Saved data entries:

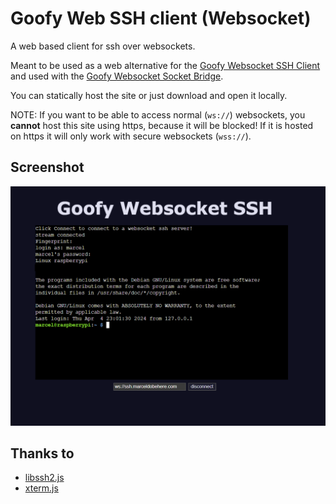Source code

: # Goofy Web SSH client (Websocket)

A web based client for ssh over websockets.

Meant to be used as a web alternative for the [Goofy Websocket SSH Client](https://github.com/marceldobehere/Goofy-SSH) and used with the [Goofy Websocket Socket Bridge](https://github.com/marceldobehere/Goofy-Websocket-Socket-Bridge).


You can statically host the site or just download and open it locally.

NOTE: If you want to be able to access normal (`ws://`) websockets, you **cannot** host this site using https, because it will be blocked! If it is hosted on https it will only work with secure websockets (`wss://`).


## Screenshot
![Example](./images/logged%20in.PNG)


## Thanks to
* [libssh2.js](https://github.com/sitepi/libssh2.js)
* [xterm.js](https://github.com/xtermjs/xterm.js)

→ WHAT IS EXPECTED: Give again, word for word, every line from the top of the data through the line with "## Screenshot", both ends included, and exclude the pictures.

→ REPLY:
Source code

: # Goofy Web SSH client (Websocket)

A web based client for ssh over websockets.

Meant to be used as a web alternative for the [Goofy Websocket SSH Client](https://github.com/marceldobehere/Goofy-SSH) and used with the [Goofy Websocket Socket Bridge](https://github.com/marceldobehere/Goofy-Websocket-Socket-Bridge).


You can statically host the site or just download and open it locally.

NOTE: If you want to be able to access normal (`ws://`) websockets, you **cannot** host this site using https, because it will be blocked! If it is hosted on https it will only work with secure websockets (`wss://`).


## Screenshot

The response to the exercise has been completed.